Indígenas de Aracruz encerram protesto em trilhos da Vale por água potável

Fundação Renova vai entregar 5l de água/pessoa/dia até instalar reservatório e poço na aldeia Comboios

Por Fernanda Couzemenco, Século Diário

Depois de mais de 24 horas de protestos, as comunidades indígenas de Aracruz, no norte do Espírito Santo, conseguiram um acordo com a Fundação Renova, encerrando então o protesto que fechou parte da ferrovia da Vale na altura de Barra do Riacho, também no município, desde o início da tarde de quinta-feira (6). 

As negociações se iniciaram no final da manhã da sexta-feira (7), se estendendo até o final da tarde. A Fundação chegou a dizer que só iniciaria a entrega de água potável dentro de dez dias, e durante um período de um mês, quando então as comunidades anunciaram o retorno para os trilhos por tempo indeterminado. A decisão forçou a Renova a ceder e afirmar que entregaria a água a partir desta segunda-feira (10) e por um período de quatro meses, para todas as aldeias Guarani e Tupinikim de Aracruz. 

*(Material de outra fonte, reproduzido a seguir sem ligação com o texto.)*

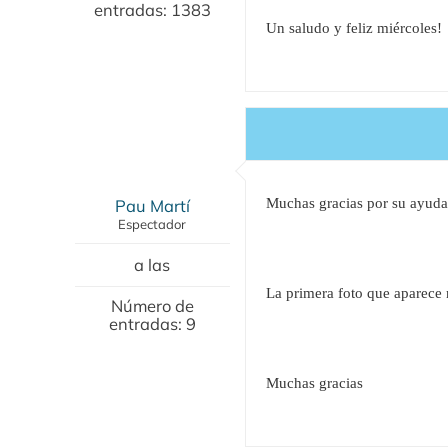
entradas: 1383
Un saludo y feliz miércoles!
Pau Martí
Muchas gracias por su ayuda
Espectador
a las
La primera foto que aparece 
Número de
entradas: 9
Muchas gracias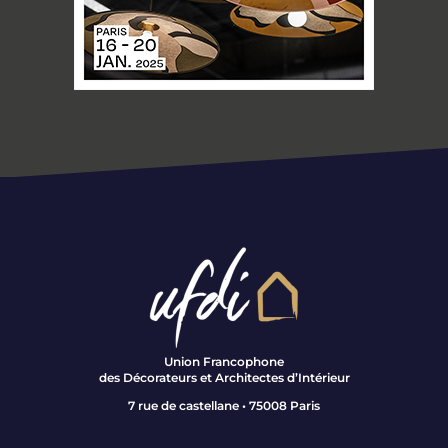
Union Francophone
des Décorateurs et Architectes d’Intérieur
7 rue de castellane • 75008 Paris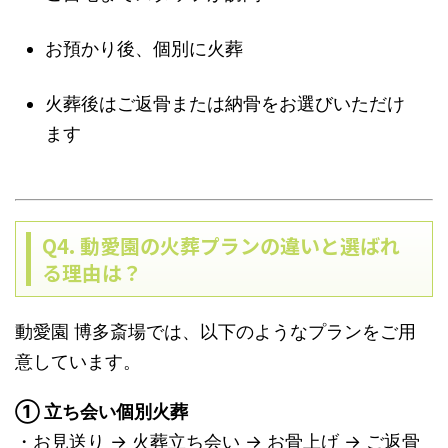
お預かり後、個別に火葬
火葬後はご返骨または納骨をお選びいただけ
ます
Q4. 動愛園の火葬プランの違いと選ばれ
る理由は？
動愛園 博多斎場では、以下のようなプランをご用
意しています。
① 立ち会い個別火葬
・お見送り → 火葬立ち会い → お骨上げ → ご返骨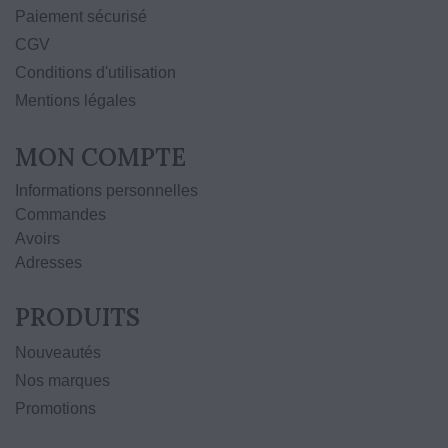
Paiement sécurisé
CGV
Conditions d'utilisation
Mentions légales
MON COMPTE
Informations personnelles
Commandes
Avoirs
Adresses
PRODUITS
Nouveautés
Nos marques
Promotions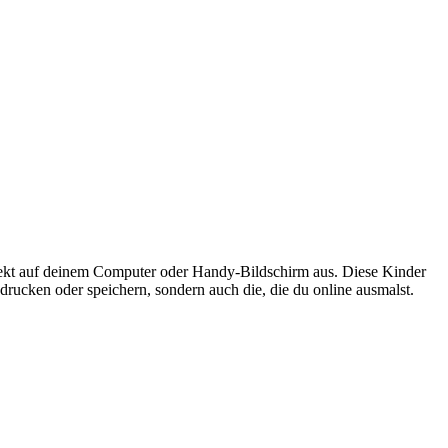
ekt auf deinem Computer oder Handy-Bildschirm aus. Diese Kinder
drucken oder speichern, sondern auch die, die du online ausmalst.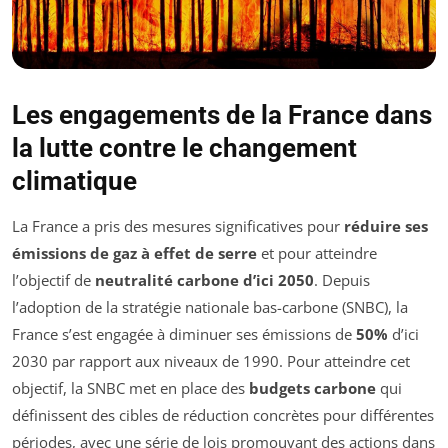
Les engagements de la France dans
la lutte contre le changement
climatique
La France a pris des mesures significatives pour
réduire ses
émissions de gaz à effet de serre
et pour atteindre
l’objectif de
neutralité carbone d’ici 2050
. Depuis
l’adoption de la stratégie nationale bas-carbone (SNBC), la
France s’est engagée à diminuer ses émissions de
50%
d’ici
2030 par rapport aux niveaux de 1990. Pour atteindre cet
objectif, la SNBC met en place des
budgets carbone
qui
définissent des cibles de réduction concrètes pour différentes
périodes, avec une série de lois promouvant des actions dans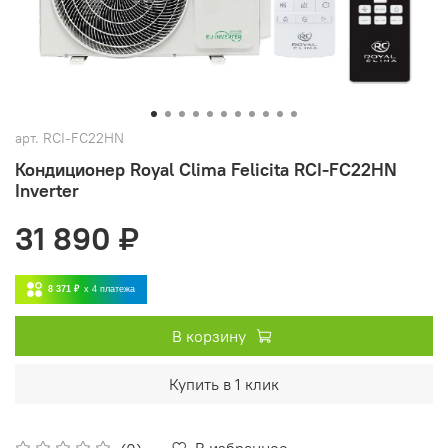
арт.
RCI-FC22HN
Кондиционер Royal Clima Felicita RCI-FC22HN
Inverter
31 890 ₽
8 371 ₽
x 4
платежа
В корзину
Купить в 1 клик
В избранное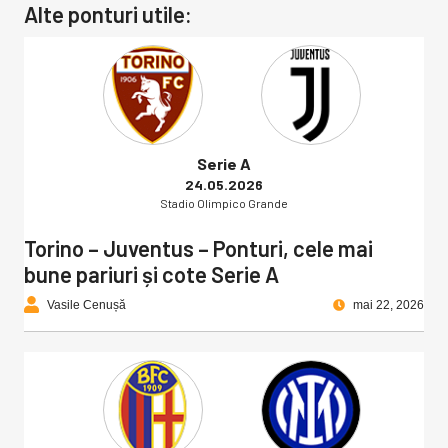
Alte ponturi utile:
Serie A
24.05.2026
Stadio Olimpico Grande
Torino – Juventus – Ponturi, cele mai
bune pariuri și cote Serie A
Vasile Cenușă
mai 22, 2026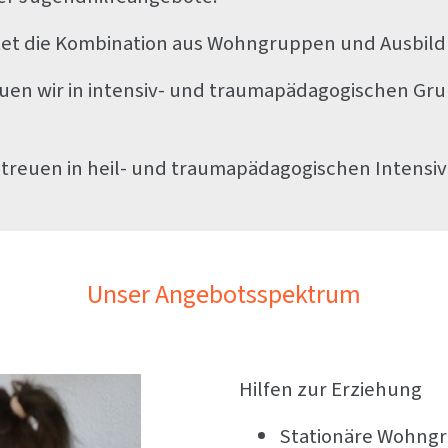
ietet die Kombination aus Wohngruppen und Ausbil
uen wir in intensiv- und traumapädagogischen G
reuen in heil- und traumapädagogischen Intensi
Unser Angebotsspektrum
Hilfen zur Erziehung
Stationäre Wohng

O prazo é estimado como suficiente para que a Fundação entregue um poço artesiano e reservatório a ser construído na aldeia Tupinikim de Comboios. Os estudos para a obra estão em fase inicial, e se focam em um local distante do canal Caboclo Bernardo, que corta a aldeia e foi contaminado pelos rejeitos de mineração da Barragem de Fundão, da Samarco/Vale-BHP. 

O canal foi construído pela Aracruz Celulose (ex-Fibria, hoje Suzano) para abastecer sua fábrica localizada na Barra do Riacho, trazendo água diretamente do Rio Doce, este, o maior curso d’ água do Espírito Santo, intensamente impactado pelos rejeitos de minério que vazaram da barragem em 2015. 

“Desde o rompimento da Barragem a nossa água está ruim, amarelada. Temos tido muitas mortandades e as pessoas têm medo de usar essa água. Mas agora, com a enchente de janeiro, a água ficou preta e fedida. Temos urgência em receber uma água própria pra consumo”, declara Antonio Carlos, o Cacique Toninho, da aldeia Comboios. 

A Vale e a Renova negam o nexo causal entre a água contaminada pós-enchente e o crime de 2015. Os indígenas, por sua vez, afirmam que continuarão reivindicando 15 litros/pessoa/dia, como prevê o Termo de Transação e Ajustamento de Conduta (TTAC) de 2016, mas que nunca foi cumprido. 

“Pedimos os 15 litros, mas continuamos tendo negativa por parte do CIF [Comitê Interfederativo, instância criada no âmbito do TTAC para fiscalizar a atuação da Renova, entidade criada pela Vale, a Samarco e a BHP Billiton para executas os programas de reparação e compensação advindos dos danos socioambientais advindos do crime]. Nunca recebemos água da Renova”, denuncia Toninho.

O cacique conta que, além de lideranças indígenas Tupinikim e Guarani, participaram das negociações nesta sexta-feira o gerente Ricardo Borgo, da Renova, e sua equipe técnica, o defensor público da União (DPU) Antonio Ernesto, o representante da Fundação Nacional do Índio (Funai) de Governador Valadares/MG Jorge de Paula, e o comandante Alexandre, do Bbatalhão da Polícia Militar de Aracruz.